People in my league are struggling. They have marital problems and money problems. They have kids giving them trouble, medical issues, house repairs to tackle but no money with which to tackle them. People in my league are fed up or worn down, mad as hell or bluer than blue. Life is really weird and hard right now, it seems, for almost everyone I'm close with. But what sets them apart is that the people in my league talk to me about their challenges, share them, face them, make dark jokes about them, accept my support when I offer it, try to also focus on the things in their lives that are going well. To make it into my league you've got to be willing to be honest about your struggles but also make an effort to make things better. The people in my league put skin in the game. You get to feel how you're feeling, you get to share those feelings with me, we get to rail against whatever set of circumstances got you there, but after that, it's time to fill a spiral bound notebook with your 25 year plan for how to get where you want to be. No wallowing, but otherwise you know I'll never judge, because that's what a league is all about.

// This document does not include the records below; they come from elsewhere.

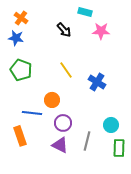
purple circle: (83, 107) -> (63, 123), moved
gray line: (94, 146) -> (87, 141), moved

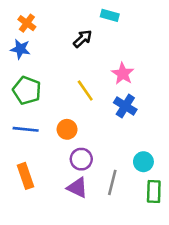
black arrow: (64, 30) -> (83, 39), turned -91
pink star: (101, 31) -> (123, 74), moved, turned 30
blue line: (32, 113) -> (26, 129), moved

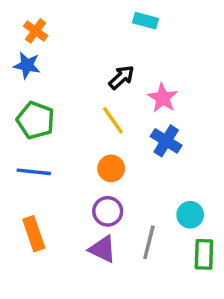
black arrow: (83, 39) -> (121, 77), moved
orange circle: (67, 129) -> (111, 168), moved

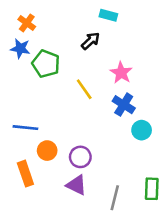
black arrow: (121, 77) -> (91, 41), moved
green pentagon: (36, 120) -> (46, 64), moved
orange circle: (111, 168) -> (47, 151), moved
cyan circle: (190, 215) -> (142, 130), moved
gray line: (149, 242) -> (115, 198), moved

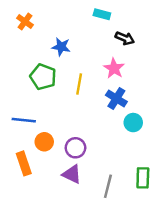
black arrow: (91, 41) -> (125, 38), moved, turned 66
blue star: (20, 48) -> (61, 47), moved
green pentagon: (46, 64) -> (43, 77), moved
yellow line: (84, 89) -> (79, 84), turned 45

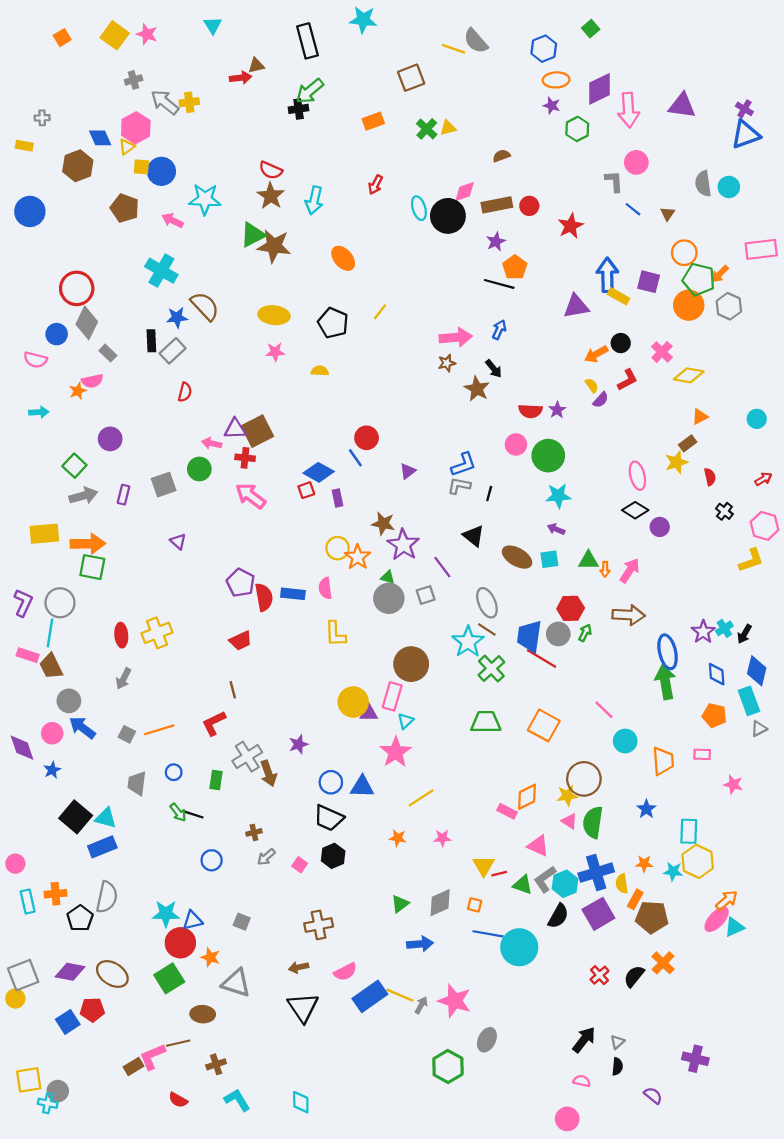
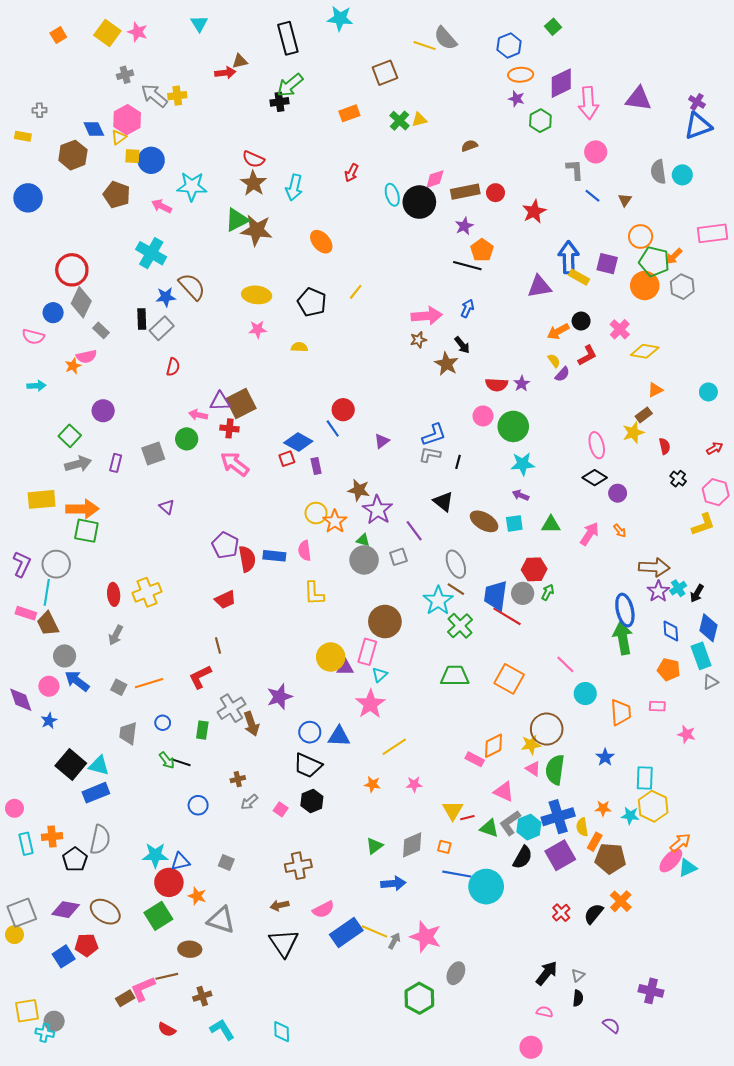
orange arrow: (605, 569) -> (620, 531), moved, turned -40
brown arrow: (629, 615) -> (654, 567), moved
purple star: (299, 744) -> (280, 697), size x1.4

One of the few things I remember from my teenage obsession with the French existentialists is that Sartre said, "Hell is other people." I do sometimes feel this way, when stuck in traffic behind someone going ten miles under the speed limit, or in a long line at a store, but mostly I think a better description would be, "hell is the wrong people." If you have the right people in your league, life is infinitely easier and more fun. You'll still have to expect to face difficulties and hardships, but you'll have someone to root you on. Remember that who's in your league is up to you. Cull that list early and often, for maximum results, and don't forget to brag about the ones who always make the cut. Case in point: after I texted her a litany of hardships I was facing the other day, my sister texted me this photo: 


She had heard me out and knew that I wasn't whining; the problems I was complaining about are larger-than-average, unsolvable-by-me problems. She knew better than to tell me to cheer up, or to be impatient with how sad and angry the bullshit was making me. Like all the members of my league, she was comfortable being in the discomfort with me. She didn't need to change the subject or pretend she was too busy to text right then. She knew the right way to approach it was this photo, which is why she is a Honorary Lifetime Member of my League. And although she hasn't seen the closet photo yet, I bet when she reads this she will crack the F up, because that's really the only right response to someone who had the chance to be in my league, and screwed it up.